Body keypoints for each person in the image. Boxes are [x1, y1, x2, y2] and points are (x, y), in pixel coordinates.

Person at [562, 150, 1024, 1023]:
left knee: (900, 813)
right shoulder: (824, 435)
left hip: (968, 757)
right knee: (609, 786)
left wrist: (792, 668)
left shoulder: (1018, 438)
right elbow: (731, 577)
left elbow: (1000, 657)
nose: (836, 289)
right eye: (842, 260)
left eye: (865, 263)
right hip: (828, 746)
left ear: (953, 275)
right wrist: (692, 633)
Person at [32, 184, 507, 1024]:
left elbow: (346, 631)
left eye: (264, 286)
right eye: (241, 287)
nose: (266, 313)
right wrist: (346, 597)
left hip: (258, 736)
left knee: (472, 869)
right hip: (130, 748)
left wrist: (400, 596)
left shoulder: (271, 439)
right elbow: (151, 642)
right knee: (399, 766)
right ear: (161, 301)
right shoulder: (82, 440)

—————

Print every record above exactly as written.

Body keypoints for each person in the image. Boxes are [x1, y1, x2, y2] and points are (x, y), in pixel coordinates.

Person at [562, 150, 1024, 1023]:
left knee: (900, 813)
right shoulder: (824, 435)
left hip: (968, 757)
right knee: (609, 786)
left wrist: (792, 668)
left shoulder: (1018, 438)
right elbow: (731, 577)
left elbow: (1000, 657)
nose: (836, 289)
right eye: (842, 260)
left eye: (865, 263)
right hip: (828, 746)
left ear: (953, 275)
right wrist: (692, 633)
Person at [32, 184, 507, 1024]:
left elbow: (346, 631)
left eye: (264, 286)
right eye: (241, 287)
nose: (266, 313)
right wrist: (346, 597)
left hip: (258, 736)
left knee: (472, 869)
right hip: (130, 748)
left wrist: (400, 596)
left shoulder: (271, 439)
right elbow: (151, 642)
right knee: (399, 766)
right ear: (161, 301)
right shoulder: (82, 440)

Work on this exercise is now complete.